I’m on the train home after, Trials of Faith, the Coventry University show. Tonight was its night. I’m fairly tired but mostly just emotionally drained. I worked with 34 people devising a show and in the 10 days spent together we barely exchanged a non-show related word. Although I couldn’t do late nights in the rehearsal room I was strongly committed to the show and did a good deal of homework on it. Then it gets its single performance, so it gets cut down before it has a chance to grow, much less mature. Due to various circumstances no one I know well sees it, so there is no calibrated feedback. For lecturers these shows are so inextricably linked with the student’s education and assessment they are rarely discussed with me a works of art. Suddenly it’s over and instead of enjoying a few social moments with the cast I’m hustling to complete my role. The ensemble I have come to cherish as a team has to be divided by marks. It all suddenly seems heartless and cold. It’s a lonely journey home on a Friday night through the revelry.
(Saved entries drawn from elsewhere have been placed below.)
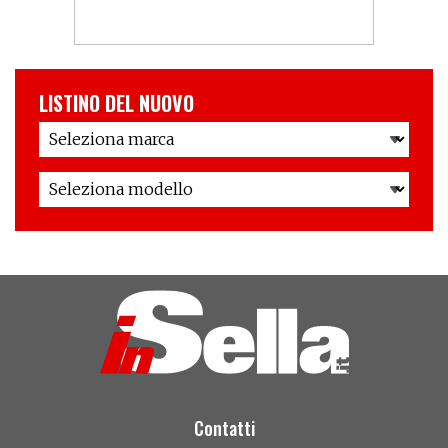
LISTINO DEL NUOVO
Contatti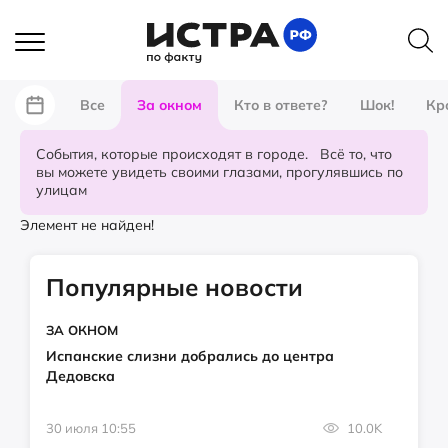
Все
За окном
Кто в ответе?
Шок!
Кр
События, которые происходят в городе. Всё то, что
вы можете увидеть своими глазами, прогулявшись по
улицам
Элемент не найден!
Популярные новости
ЗА ОКНОМ
Испанские слизни добрались до центра
Дедовска
30 июля 10:55
10.0K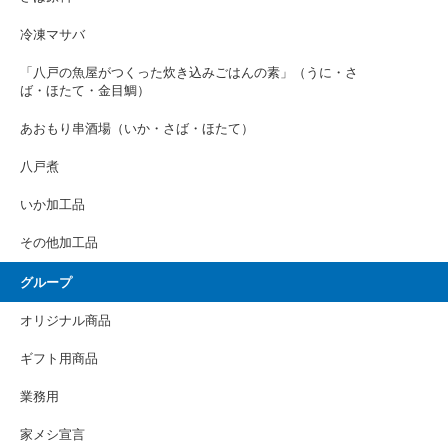
冷凍マサバ
「八戸の魚屋がつくった炊き込みごはんの素」（うに・さ
ば・ほたて・金目鯛）
あおもり串酒場（いか・さば・ほたて）
八戸煮
いか加工品
その他加工品
グループ
オリジナル商品
ギフト用商品
業務用
家メシ宣言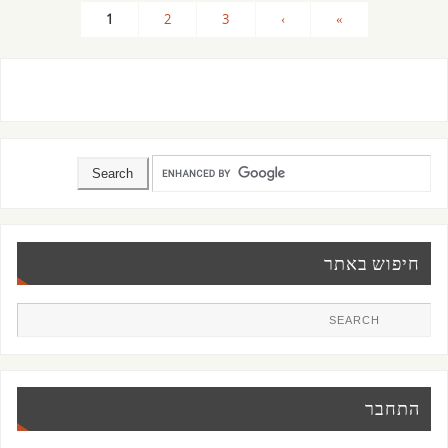
1
2
3
›
»
חיפוש באתר
התחבר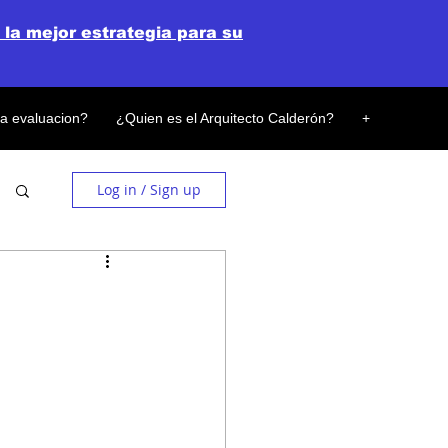
 la mejor estrategia para su
la evaluacion?
¿Quien es el Arquitecto Calderón?
+
Log in / Sign up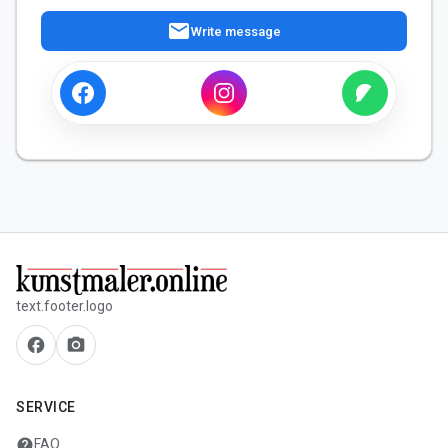
mail
Write message
text.footer.logo
facebook
camera_alt
SERVICE
help
FAQ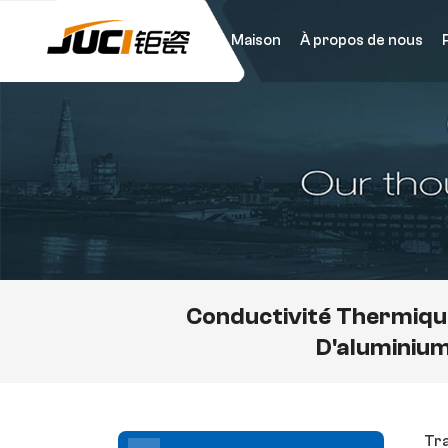
Maison
À propos de nous
Conductivité Thermiqu
D'aluminiu
Tra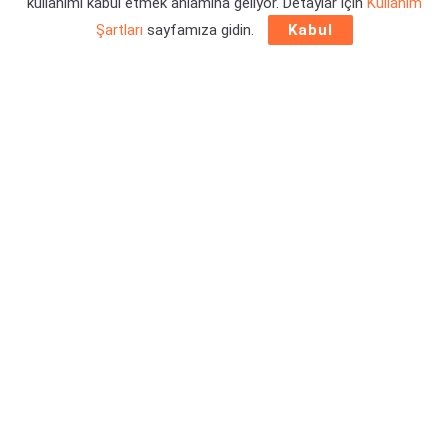
kullanımı kabul etmek anlamına geliyor. Detaylar için
Kullanım
Şartları
sayfamıza gidin.
Kabul
Ubisoft‘un yeni Watch Dogs oyunu Watch Dogs Legion’ın ilk
büyük genişlemesi Bloodline’ı mercek altına aldık. Peki DLC
bizlere neler sunuyor? Satın almaya değer mi? İşte tüm
detaylarıyla
Watch Dogs Legion Bloodline DLC
inceleme
yazımız!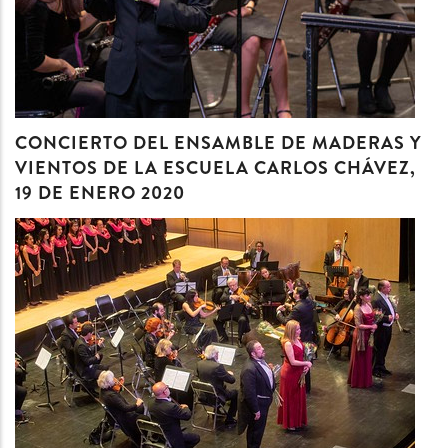
CONCIERTO DEL ENSAMBLE DE MADERAS Y
VIENTOS DE LA ESCUELA CARLOS CHÁVEZ,
19 DE ENERO 2020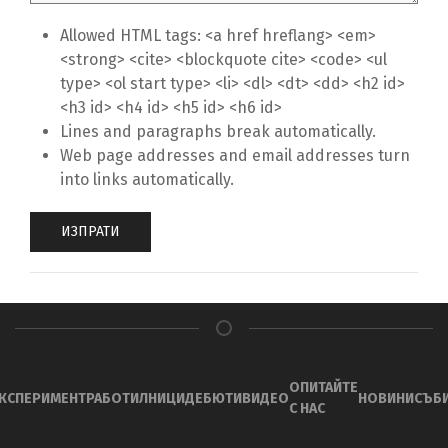
Allowed HTML tags: <a href hreflang> <em>
<strong> <cite> <blockquote cite> <code> <ul
type> <ol start type> <li> <dl> <dt> <dd> <h2 id>
<h3 id> <h4 id> <h5 id> <h6 id>
Lines and paragraphs break automatically.
Web page addresses and email addresses turn
into links automatically.
ОПИТАЙТЕ
КСПЕРИМЕНТ
РАБОТИЛНИЦИ
ДЕБЮТИ
ВИДЕО
НОВИНИ
СЪБ
С НАС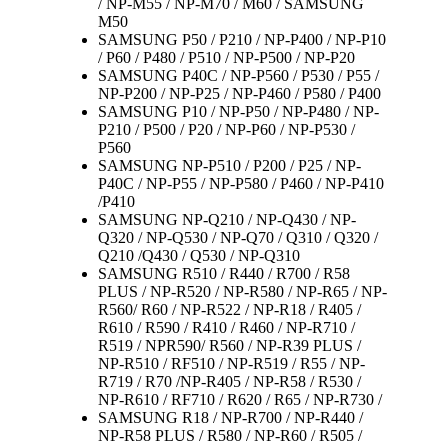
/ NP-M55 / NP-M70 / M60 / SAMSUNG
M50
SAMSUNG P50 / P210 / NP-P400 / NP-P10
/ P60 / P480 / P510 / NP-P500 / NP-P20
SAMSUNG P40C / NP-P560 / P530 / P55 /
NP-P200 / NP-P25 / NP-P460 / P580 / P400
SAMSUNG P10 / NP-P50 / NP-P480 / NP-
P210 / P500 / P20 / NP-P60 / NP-P530 /
P560
SAMSUNG NP-P510 / P200 / P25 / NP-
P40C / NP-P55 / NP-P580 / P460 / NP-P410
/P410
SAMSUNG NP-Q210 / NP-Q430 / NP-
Q320 / NP-Q530 / NP-Q70 / Q310 / Q320 /
Q210 /Q430 / Q530 / NP-Q310
SAMSUNG R510 / R440 / R700 / R58
PLUS / NP-R520 / NP-R580 / NP-R65 / NP-
R560/ R60 / NP-R522 / NP-R18 / R405 /
R610 / R590 / R410 / R460 / NP-R710 /
R519 / NPR590/ R560 / NP-R39 PLUS /
NP-R510 / RF510 / NP-R519 / R55 / NP-
R719 / R70 /NP-R405 / NP-R58 / R530 /
NP-R610 / RF710 / R620 / R65 / NP-R730 /
SAMSUNG R18 / NP-R700 / NP-R440 /
NP-R58 PLUS / R580 / NP-R60 / R505 /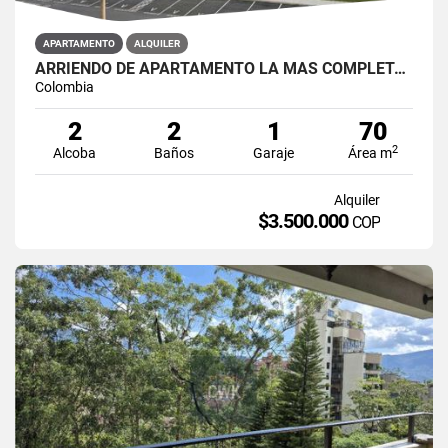
APARTAMENTO
ALQUILER
ARRIENDO DE APARTAMENTO LA MAS COMPLETA UNIDAD CERRADA EN EL RETIRO
Colombia
2
2
1
70
2
Alcoba
Baños
Garaje
Área m
Alquiler
$3.500.000
COP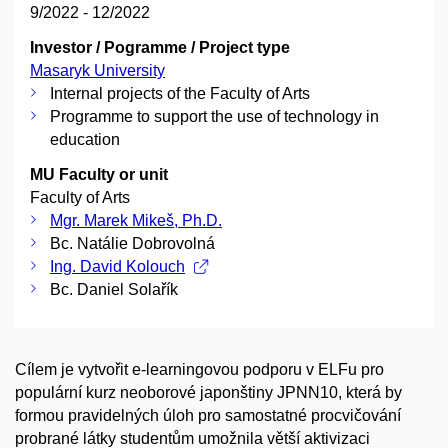
9/2022 - 12/2022
Investor / Pogramme / Project type
Masaryk University
Internal projects of the Faculty of Arts
Programme to support the use of technology in
education
MU Faculty or unit
Faculty of Arts
Mgr. Marek Mikeš, Ph.D.
Bc. Natálie Dobrovolná
Ing. David Kolouch
Bc. Daniel Solařík
Cílem je vytvořit e-learningovou podporu v ELFu pro
populární kurz neoborové japonštiny JPNN10, která by
formou pravidelných úloh pro samostatné procvičování
probrané látky studentům umožnila větší aktivizaci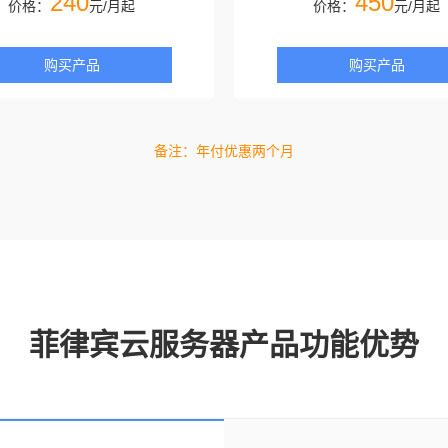
240
450
价格：
元/月起
价格：
元/月起
购买产品
购买产品
备注：年付优惠两个月
菲律宾云服务器产品功能优势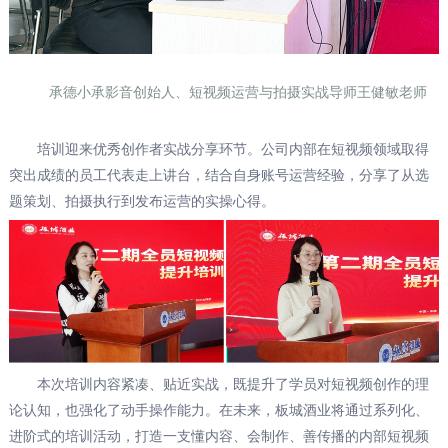
承德小承影音创始人、短视频运营与拍摄实战导师王健敏老师
培训迎来优秀创作者实战分享环节。公司内部在短视频领域取得
突出成绩的员工代表走上讲台，结合自身账号运营经验，分享了从选
题策划、拍摄执行到发布运营的实操心得。
本次培训内容紧凑、贴近实战，既提升了学员对短视频创作的理
论认知，也强化了动手操作能力。在未来，板城酒业将通过系列化、
进阶式的培训活动，打造一支懂内容、会制作、善传播的内部短视频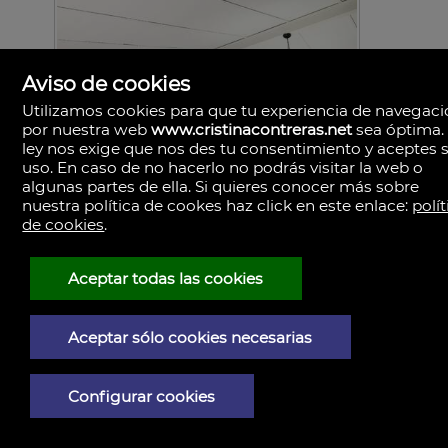
Aviso de cookies
Utilizamos cookies para que tu experiencia de navegac
por nuestra web
www.cristinacontreras.net
sea óptima.
ley nos exige que nos des tu consentimiento y aceptes 
uso. En caso de no hacerlo no podrás visitar la web o
algunas partes de ella. Si quieres conocer más sobre
nuestra política de cookes haz click en este enlace:
polít
de cookies
.
Aceptar todas las cookies
Aceptar sólo cookies necesarias
Configurar cookies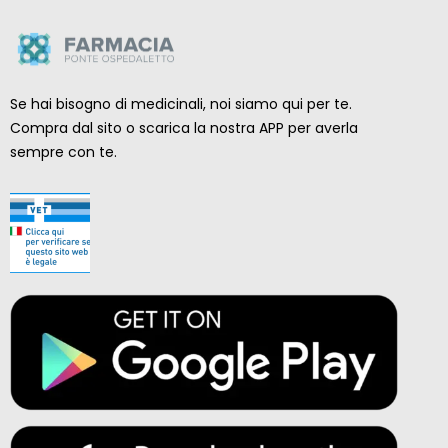
Se hai bisogno di medicinali, noi siamo qui per te.
Compra dal sito o scarica la nostra APP per averla
sempre con te.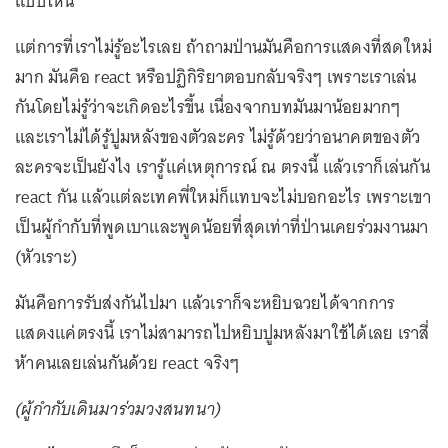
แบบไหน
แต่การที่เราไม่รู้อะไรเลย ถ้าถามป่านมันคือการแสดงที่สดใหม่
มาก มันคือ react หรือปฏิกิริยาตอบกลับจริงๆ เพราะเราเล่น
กันโดยไม่รู้ว่าจะเกิดอะไรขึ้น เนื่องจากบทมันมาน้อยมากๆ
และเราไม่ได้รู้ปูมหลังของตัวละคร ไม่รู้ด้วยว่าอนาคตของตัว
ละครจะเป็นยังไง เรารู้แค่เหตุการณ์ ณ ตรงนี้ แล้วเราก็เล่นกัน
react กัน แล้วแต่ละเทคพี่ใหม่ก็แทบจะไม่บอกอะไร เพราะเขา
เป็นผู้กำกับที่พูดเบาและพูดน้อยที่สุดเท่าที่ป่านเคยร่วมงานมา
(หัวเราะ)
มันคือการรับส่งกันไปมา แล้วเราก็จะหยิบฉวยได้จากการ
แสดงแค่ตรงนี้ เราไม่สามารถไปหยิบปูมหลังมาใช้ได้เลย เราสี่
ห้าคนเลยเล่นกันด้วย react จริงๆ
(ผู้กำกับเดินมาร่วมวงสนทนา)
Marking creative work – particularly large group devised work – is always a headache. How do you compare a strong performer against a great ideas merchant? How do you value strong positive energy against coasting talent? Is a great stage moment worth more than solid backstage grafting? How is a technically sound but uninspiring actor measured against a flawed performer who is somehow compelling on stage? This is before you get into trying to recall whose idea was whose, who was cast by who.
Fortunately there are mark schemes to help you objectively and to crosscheck against gut-instincts. Ultimately these marking sessions always seem to resolve themselves moderately satisfactorily. There is a consistent inner-logic which means every decision could be defended if it had to be – though fortunately I’m usually long gone when the marks go out!
Looking back on my own experience participating in such a project as an undergraduate the marking all now makes sense. I understand now why we were put through the agony of peer assessment. I also now understand that there was no one extra thing that I could have done to convert a 69 into a 70 and a First. I now know doesn’t work like that.
There was originally talk of Acts of Faith being presented to the public in Coventry in the summer term. It would be great if that were to happen. It would be great to return to and polish the material. It would be great to work with that great bunch of people again.